> Excerpted records
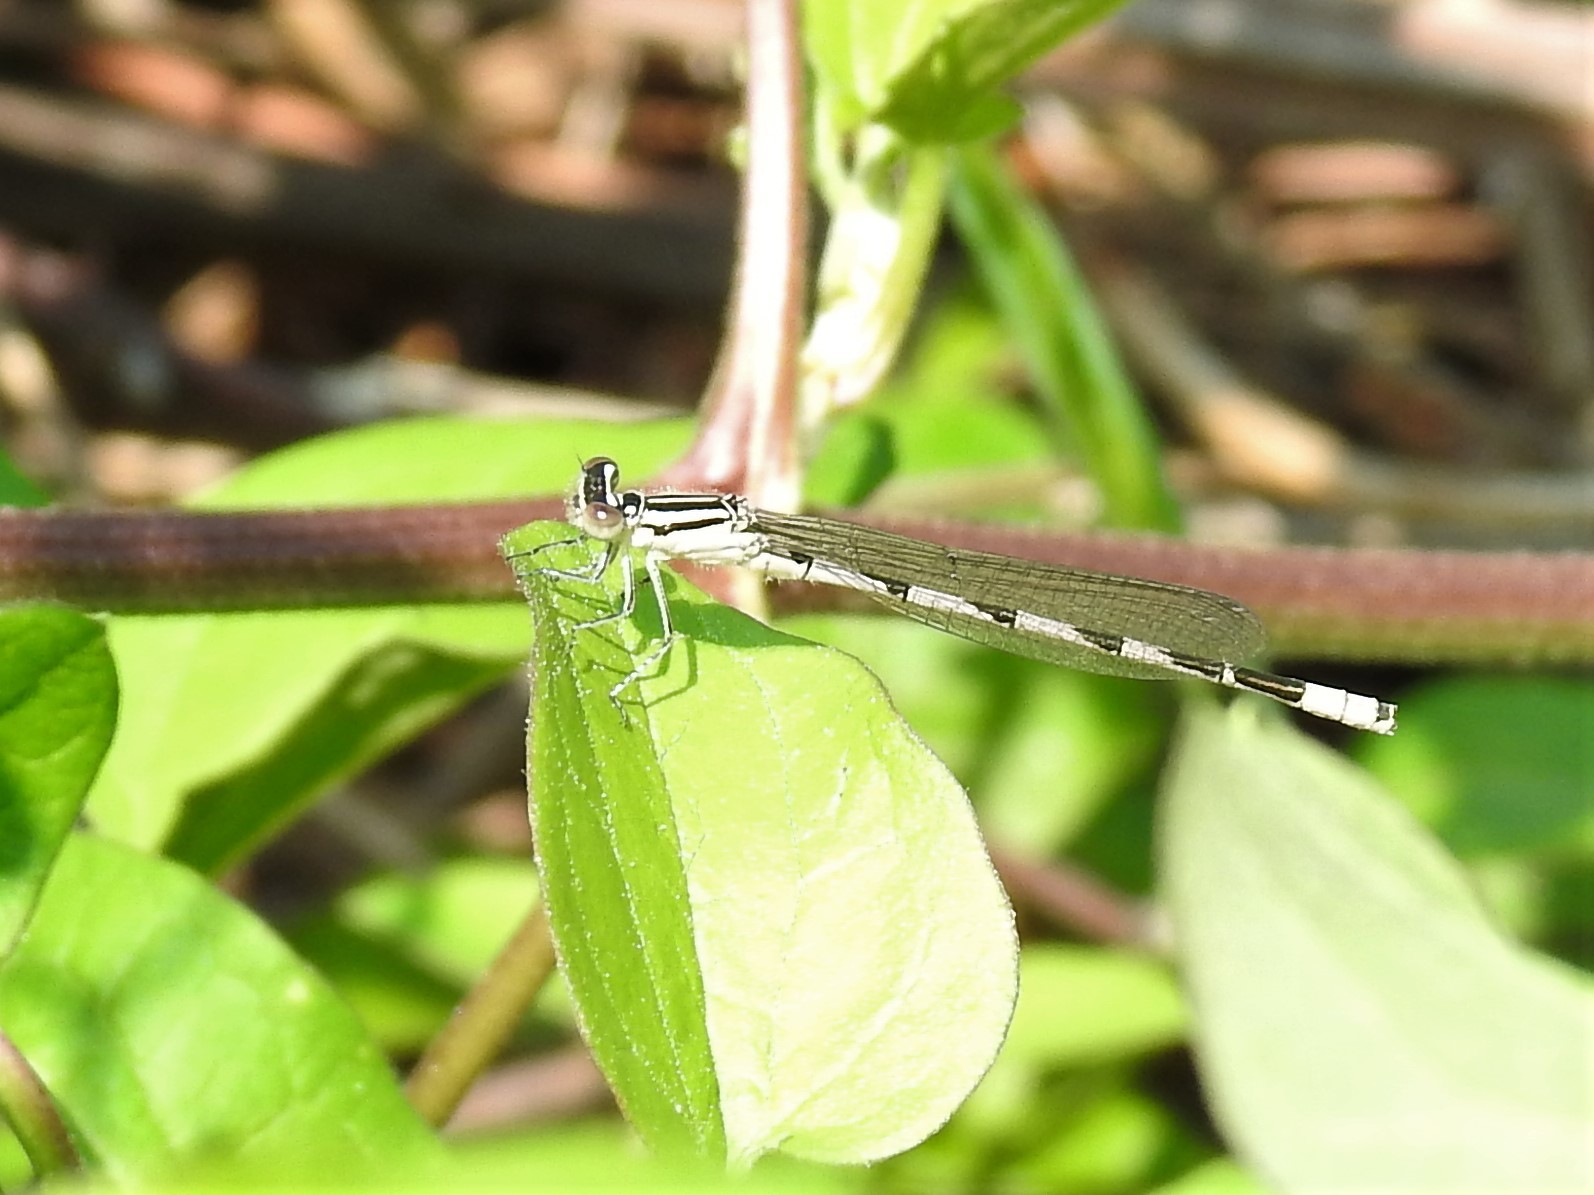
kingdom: Animalia
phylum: Arthropoda
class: Insecta
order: Odonata
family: Coenagrionidae
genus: Enallagma
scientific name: Enallagma durum
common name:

> Task details
Rewrite the text lines for every item as a numbered list, skipping any blank lines. Leave the pictures out of your answer.

> Solved exercise
1. kingdom: Animalia
2. phylum: Arthropoda
3. class: Insecta
4. order: Odonata
5. family: Coenagrionidae
6. genus: Enallagma
7. scientific name: Enallagma durum
8. common name:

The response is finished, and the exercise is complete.